**QUOTED TEXT**
================

# Tory Burch Outlet



## mzmba

Hey guys, we don't have one of these where I live.. but I was planning to travel to NY for work and would travel a day earlier in order to see the infamous Woodbury Commons + Tory Burch.

Has anyone been there recently; do they have thoras (the flip flops) on sale.. are the discounts good?

You guys are always in the know.


----------



## specme

mzmba said:


> Hey guys, we don't have one of these where I live.. but I was planning to travel to NY for work and would travel a day earlier in order to see the infamous Woodbury Commons + Tory Burch.
> 
> Has anyone been there recently; do they have thoras (the flip flops) on sale.. are the discounts good?
> 
> You guys are always in the know.


I live in Texas and have been to 2 different TB outlets.
The first time they had great deals on shoes,totes purses.
The last time I wasn't too impressed . There were no good deals and I wasn't impressed with the stock they had .
You can always call the store and see what they have.

When I went the first time.they did have thoras.But not in all sizes or colors.
Good luck and have fun shopping !!


----------



## afsweet

just visited yesterday, and the selection wasn't impresisve IMO. they did have some of those lizard embossed revas but i don't know how many sizes they still had left. the store was pretty busy, and they even set up a line to wait in to enter the store. i think you can find a better deal at sales. if you like TB clothes, then maybe the store is worth a visit.


----------



## mzmba

Thanks ladies! This was EXACTLY the feedback I was looking for.. I will just keep on looking for sales at the department stores!!!! 

I am not into TB clothing yet.. (just shoes so far)


----------



## specme

mzmba said:


> Thanks ladies! This was EXACTLY the feedback I was looking for.. I will just keep on looking for sales at the department stores!!!!
> 
> I am not into TB clothing yet.. (just shoes so far)



I did get a steal on some leopard Revas on the bay .
They were only worn a few times and I got them for more than 50% off retail.


----------



## wis3ly

specme said:


> I did get a steal on some leopard Revas on the bay .
> They were only worn a few times and I got them for more than 50% off retail.



How can u tell the authenticity? There are wayyy to many fakes on eBay!


----------



## specme

wis3ly said:


> How can u tell the authenticity? There are wayyy to many fakes on eBay!



I just took a shot in the dark and got them.
But I also look at what  other things the seller has for sale, what they've sold in the past and their feedback.
If they have quite a few pairs of the same shoe ( especially in the same size) ,then i'd think it was fake .
Like if they're selling a pair of TB shoes ,some Chanel sunglasses and some name brand accessories than I'd think they were real.

================

**DATASET**
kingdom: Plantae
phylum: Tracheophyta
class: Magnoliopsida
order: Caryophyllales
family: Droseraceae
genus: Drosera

================

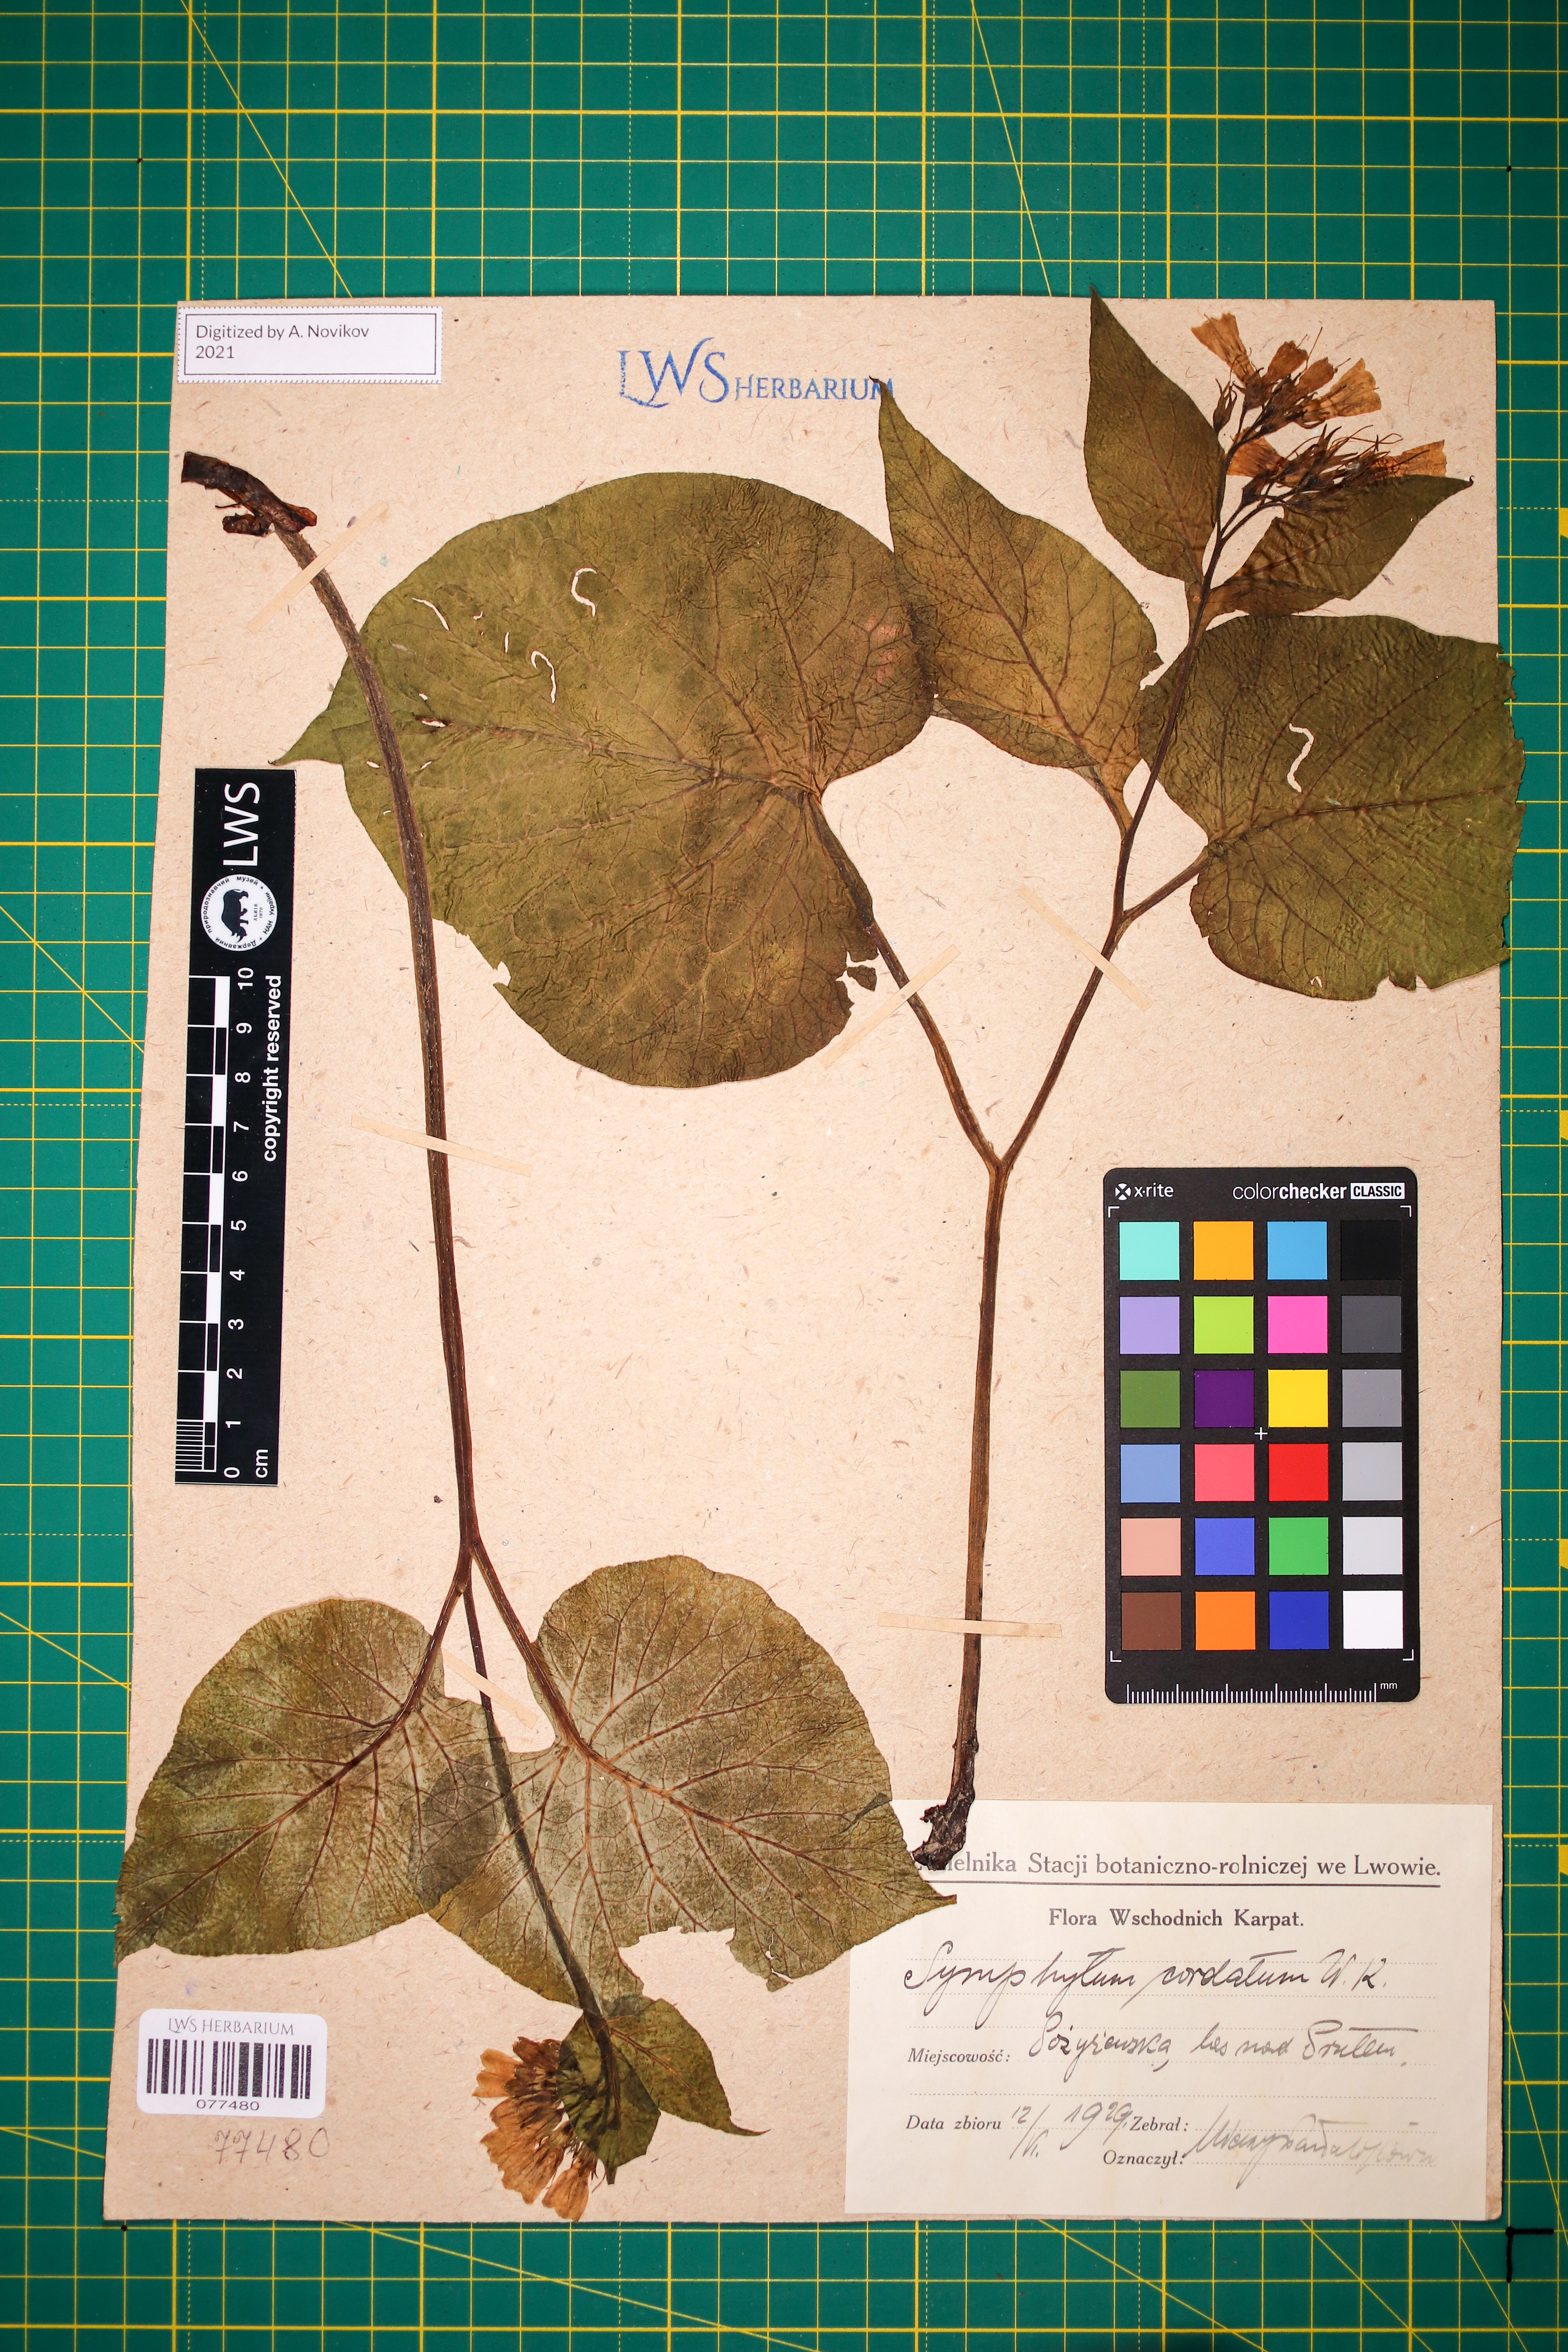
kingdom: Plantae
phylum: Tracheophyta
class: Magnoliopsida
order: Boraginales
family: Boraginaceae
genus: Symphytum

================

**PROBLEM TO WORK ON**
In the Tory Burch outlet thread, how far below retail was the price specme paid for the leopard Revas?

**WRITTEN REPLY**
More than 50% off retail.